Selected passage:

Moreover, being a lawyer at a large firm is a high-stress endeavor. Even small mistakes can have significant implications and, as a result, tensions can run high. And of course, because excellence is expected, partners are unlikely to give much positive feedback for a job well done; instead, the reward for good work is more work.
It doesn’t get much better when I venture outside my office. Lawyers are often the butt of jokes, and society, in general, has little regard for my profession. In fact, 34% of Americans say that “lawyers contribute little to nothing to society“?
I do not share this to complain or to engender any sympathy. I’m well compensated for my work and am grateful for the opportunity to work at my firm. My point is simply that the position of “associate” at a major law firm is generally regarded as a very difficult job. With that said, I make the following observation with great confidence: my wife’s job is harder.

My wife is self-employed. She has only two clients to respond to, sets her own hours, has no dress code to follow, and primarily works from home. Stated differently, she has two demanding, needy, and childish clients, is on call 24-7, is so busy she doesn’t even have time to shower some days, and is essentially a prisoner in her own home.
The astute reader has deduced her occupation: My wife is a stay-at-home mother (“SAHM”).

The data:
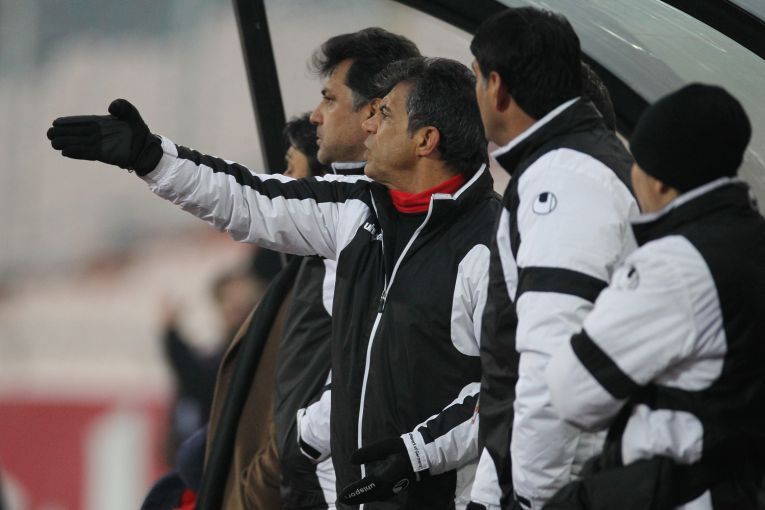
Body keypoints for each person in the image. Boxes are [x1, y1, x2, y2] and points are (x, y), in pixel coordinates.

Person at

Complete the following:
• 1. Update the law firm passage between "I do not share" and "job is harder.", inclusive, so that "great confidence" reads "complete certainty" instead.
• 2. List every adjective the law firm passage uses to describe the wife's two clients.

Per-task answers:
• 1.
I do not share this to complain or to engender any sympathy. I’m well compensated for my work and am grateful for the opportunity to work at my firm. My point is simply that the position of “associate” at a major law firm is generally regarded as a very difficult job. With that said, I make the following observation with complete certainty: my wife’s job is harder.

• 2. demanding, needy, childish